▶ **Fragmento del texto**:
------------------------------

Después de varias versiones fallidas, la remake de Robocop que filmó el brasileño José Padilha le devuelve todo su esplendor a la historia del policía-máquina y plantea buenos interrogantes sobre la seguridad en las sociedades de hoy.
El cine de acción le debe a Paul Veroheven dos películas que llegaron a convertirse en clásicas y de culto al mismo tiempo: Robocop (1987) y El vengador del futuro (1990). Si la remake de El vengador..., de 2012, se ocupó de volverla un bodrio insalvable, y las dos secuelas de Robocop (de 1990 y 1993) fueron perfectamente olvidables, la versión estrenada esta semana del robot-policía con alma humana devuelve al personaje al podio de héroe justiciero en todo su esplendor.
Y lo hace tan bien, que va más allá de lo que el realizador holandés (y los directores de las secuelas) hubieran podido plasmar, en todo sentido. En primer lugar, porque comparados con las posibilidades actuales de los efectos visuales, los de hace 27 años parecen venir de la prehistoria y lucen hoy como un futuro demasiado retro, pero además, porque el mundo cambió demasiado en ese cuarto de siglo y estamos mucho más cerca (tecnológica y temporalmente) del año 2028 que supone la historia.

------------------------------

▶ **Datos analizados**:

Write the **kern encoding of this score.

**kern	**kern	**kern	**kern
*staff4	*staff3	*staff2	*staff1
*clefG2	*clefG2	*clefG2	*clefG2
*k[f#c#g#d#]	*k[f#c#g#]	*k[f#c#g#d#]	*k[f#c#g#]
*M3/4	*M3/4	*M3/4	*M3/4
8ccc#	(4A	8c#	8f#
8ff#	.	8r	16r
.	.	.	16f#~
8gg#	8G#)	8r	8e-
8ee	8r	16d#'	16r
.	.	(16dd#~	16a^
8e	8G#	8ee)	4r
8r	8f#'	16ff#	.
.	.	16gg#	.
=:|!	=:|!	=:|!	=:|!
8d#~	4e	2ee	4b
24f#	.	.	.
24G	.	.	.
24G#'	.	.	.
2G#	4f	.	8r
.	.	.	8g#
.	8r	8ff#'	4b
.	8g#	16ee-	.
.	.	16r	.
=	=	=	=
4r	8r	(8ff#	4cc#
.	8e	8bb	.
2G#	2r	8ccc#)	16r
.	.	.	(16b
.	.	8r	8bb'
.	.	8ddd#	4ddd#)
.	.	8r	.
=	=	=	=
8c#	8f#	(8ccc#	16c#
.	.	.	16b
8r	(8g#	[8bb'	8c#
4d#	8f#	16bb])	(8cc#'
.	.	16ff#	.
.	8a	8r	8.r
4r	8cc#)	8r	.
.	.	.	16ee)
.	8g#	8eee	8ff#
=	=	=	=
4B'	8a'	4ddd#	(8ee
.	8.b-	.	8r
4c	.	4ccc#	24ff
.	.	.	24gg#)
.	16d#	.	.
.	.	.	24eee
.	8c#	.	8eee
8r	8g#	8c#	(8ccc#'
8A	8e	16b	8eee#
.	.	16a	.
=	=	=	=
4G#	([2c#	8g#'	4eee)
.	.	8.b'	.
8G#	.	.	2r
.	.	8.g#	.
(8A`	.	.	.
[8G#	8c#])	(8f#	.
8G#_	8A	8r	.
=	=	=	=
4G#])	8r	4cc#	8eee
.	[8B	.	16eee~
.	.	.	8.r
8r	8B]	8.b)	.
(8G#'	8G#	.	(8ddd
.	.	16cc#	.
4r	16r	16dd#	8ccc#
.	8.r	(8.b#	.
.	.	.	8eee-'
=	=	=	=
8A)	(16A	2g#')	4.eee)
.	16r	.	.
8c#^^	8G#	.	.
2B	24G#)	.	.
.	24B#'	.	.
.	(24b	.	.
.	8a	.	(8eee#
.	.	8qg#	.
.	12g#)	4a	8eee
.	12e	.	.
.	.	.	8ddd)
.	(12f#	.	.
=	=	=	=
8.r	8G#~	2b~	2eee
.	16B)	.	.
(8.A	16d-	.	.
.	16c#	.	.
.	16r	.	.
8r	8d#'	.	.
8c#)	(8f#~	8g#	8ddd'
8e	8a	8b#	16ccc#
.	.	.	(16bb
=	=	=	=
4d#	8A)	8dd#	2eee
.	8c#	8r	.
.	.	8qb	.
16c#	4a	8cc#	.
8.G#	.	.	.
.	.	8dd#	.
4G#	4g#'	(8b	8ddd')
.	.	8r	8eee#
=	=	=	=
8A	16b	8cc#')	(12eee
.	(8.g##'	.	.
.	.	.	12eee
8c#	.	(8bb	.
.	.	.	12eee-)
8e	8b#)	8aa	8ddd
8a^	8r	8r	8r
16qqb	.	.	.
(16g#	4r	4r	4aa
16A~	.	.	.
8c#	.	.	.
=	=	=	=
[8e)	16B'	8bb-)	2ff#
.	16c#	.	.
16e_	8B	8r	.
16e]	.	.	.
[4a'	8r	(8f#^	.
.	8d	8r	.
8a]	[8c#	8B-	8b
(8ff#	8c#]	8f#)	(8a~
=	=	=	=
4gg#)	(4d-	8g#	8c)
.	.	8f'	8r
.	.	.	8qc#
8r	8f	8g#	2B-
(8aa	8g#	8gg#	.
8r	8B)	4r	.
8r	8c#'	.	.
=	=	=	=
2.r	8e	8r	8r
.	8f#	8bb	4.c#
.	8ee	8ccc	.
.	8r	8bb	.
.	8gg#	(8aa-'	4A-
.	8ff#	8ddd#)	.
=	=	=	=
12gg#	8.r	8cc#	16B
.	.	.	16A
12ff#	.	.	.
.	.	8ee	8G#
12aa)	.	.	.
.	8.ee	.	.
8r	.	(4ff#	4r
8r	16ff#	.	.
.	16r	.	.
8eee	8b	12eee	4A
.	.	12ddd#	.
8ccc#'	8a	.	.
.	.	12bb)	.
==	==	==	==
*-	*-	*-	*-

------------------------------

▶ **Cómo resolverla**:
Reproduce sin cambios el pasaje del texto sobre la remake de Robocop que va desde "Después de varias" hasta "sociedades de hoy.", ambos incluidos. Los registros no guardan ninguna relación con el texto.

▶ **Tu solución**:
Después de varias versiones fallidas, la remake de Robocop que filmó el brasileño José Padilha le devuelve todo su esplendor a la historia del policía-máquina y plantea buenos interrogantes sobre la seguridad en las sociedades de hoy.